The Truth About Staying Home
Today is one of the rare days I find myself alone. With my work-from-home husband out of the house and two children in school, silence surrounds me.
It’s a beautiful sound.
I say beautiful because for the past nine years I have been home with my children full-time—with no nanny or grandma in the background. And unlike most parents today, I didn’t send my children to preschool until they were (yikes) three and a half! This year, however, my son started kindergarten, which means for a portion of every day I am alone. Utterly, completely, and wonderfully alone.
While the idea of sending my son to full-day kindergarten was enticing, I did not choose this option. Not only do kindergartners get tired and cranky (a fact that seems lost on my generation), come September my son will be gone from 8 until 3 every day and I will lose some measure of control over his life. Besides, I happen to like my son and want to be with him as much as possible. Call me crazy.
Still, I’m not despondent about entering this next phase of motherhood. I’m positively giddy about the future, the days that have yet to unfold when my children go their way and I go mine—and we come together at the end of the day to build a life together. There’s a distinct feeling of pleasure mothers gets in greeting their children at 3 p.m.—after they’ve have had a chance to take a shower, run an errand and eat lunch alone or (thank God!) with another adult. You can see it in the faces of mothers at school: those carting babies and toddlers around look downright frazzled, while the more seasoned mothers—whose arms are notably empty—look ebullient.
I think a lot about the mothers carting babies and toddlers around. I see them everywhere: Target, the grocery store, the gym, the parks, everywhere. When I walk past them, I feel an immediate stab of guilt. After all, I know what their lives are like—and it looks nothing like my new life. I know they’re happy to be home and have momentary pleasures that defy description but at the same time are emotionally drained. I know this because now that I’ve passed their stage of motherhood, I see clearly how bad things were for a very long time. Today I sleep; then I didn’t. Today I have silence; then I didn’t. Today I can shop alone; then I couldn’t. Today I eat what I want for lunch; then I ate what my kids were eating. Today I can finish a conversation on the telephone; then I couldn’t. Today I can hear what newscasters are saying on the television; then I couldn’t. Today when we travel or eat out as a family, it’s a pleasure; then it wasn’t.
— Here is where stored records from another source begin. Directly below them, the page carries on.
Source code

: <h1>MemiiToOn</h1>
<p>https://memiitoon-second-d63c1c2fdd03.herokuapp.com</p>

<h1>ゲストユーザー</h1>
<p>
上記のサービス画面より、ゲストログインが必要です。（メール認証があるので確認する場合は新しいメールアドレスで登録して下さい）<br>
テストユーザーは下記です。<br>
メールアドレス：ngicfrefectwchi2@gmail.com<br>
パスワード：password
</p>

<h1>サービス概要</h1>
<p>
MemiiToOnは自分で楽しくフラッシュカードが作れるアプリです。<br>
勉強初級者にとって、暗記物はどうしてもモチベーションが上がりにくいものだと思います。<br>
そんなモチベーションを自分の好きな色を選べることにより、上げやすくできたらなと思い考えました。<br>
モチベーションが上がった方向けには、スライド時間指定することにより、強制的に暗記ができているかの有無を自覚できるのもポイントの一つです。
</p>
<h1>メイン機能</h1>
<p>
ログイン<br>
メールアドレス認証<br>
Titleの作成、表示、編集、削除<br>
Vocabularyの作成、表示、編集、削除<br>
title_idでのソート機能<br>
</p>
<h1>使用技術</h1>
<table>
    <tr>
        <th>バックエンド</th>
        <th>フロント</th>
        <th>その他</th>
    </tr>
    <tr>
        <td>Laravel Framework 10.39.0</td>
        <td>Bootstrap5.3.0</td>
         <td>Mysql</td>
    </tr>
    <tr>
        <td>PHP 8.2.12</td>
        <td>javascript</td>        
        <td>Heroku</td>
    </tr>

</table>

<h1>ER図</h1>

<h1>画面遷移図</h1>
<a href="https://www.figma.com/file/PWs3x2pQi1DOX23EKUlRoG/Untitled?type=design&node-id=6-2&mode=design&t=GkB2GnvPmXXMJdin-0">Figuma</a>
Today I like sex; then I didn’t. Indeed, the difference between the first stage of motherhood and being a mother of school-age children cannot be overestimated.
Which is why it’s wrong to expect mothers to be silent about what it’s like to stay home full-time. Women should be able to admit that the early years—that period of time between birth and kindergarten when our kids are tethered to us 24/7—is terribly difficult. But most don’t feel comfortable sharing this fact, so the physical and emotional demands of the job become shrouded behind a mask of smiles.
Indeed, Americans have lost their sense of humor when it comes to motherhood. In the good ol’ days, women were allowed to complain about children without fear of censure. I have a set of coasters that depict mothers from previous generations in various states of distress. At the bottom of each coaster is a saying. My favorite one reads, “Mother of five. Grandmother of ten. Drunk by seven.” And remember The Cosby Show? Some of the funniest episodes were when Bill Cosby’s character counted the days until his children left for college and he and his wife could be alone again.
Having just survived the early years with my sanity still intact (for the most part), I believe it’s disingenuous to pretend early motherhood is something it isn’t. Staying home with one’s children is the most important and satisfying task a person can take on, and the rewards are well worth our efforts. I can hardly catch my breath when I look at my two children today and realize that every moment of pain and sacrifice has been worth its weight in gold. Still, the early years at home do rock your world—and this includes your marriage, your identity and even your sanity.
This is true in any generation; but it is worse for today’s mothers, who are raising their children in a vacuum. Our transient society, in which family members no longer live near one another, causes mothers to feel depleted at the end of the day. In addition, our increasingly desolate neighborhoods make mothers feel isolated; and our culture of intensive parenting negatively affects their stress level and emotional well-being. Today’s mothers may have modern conveniences to help ease their burden, but they have far more emotional burdens than mothers in previous generations.
It’s no wonder so many mothers go back to work.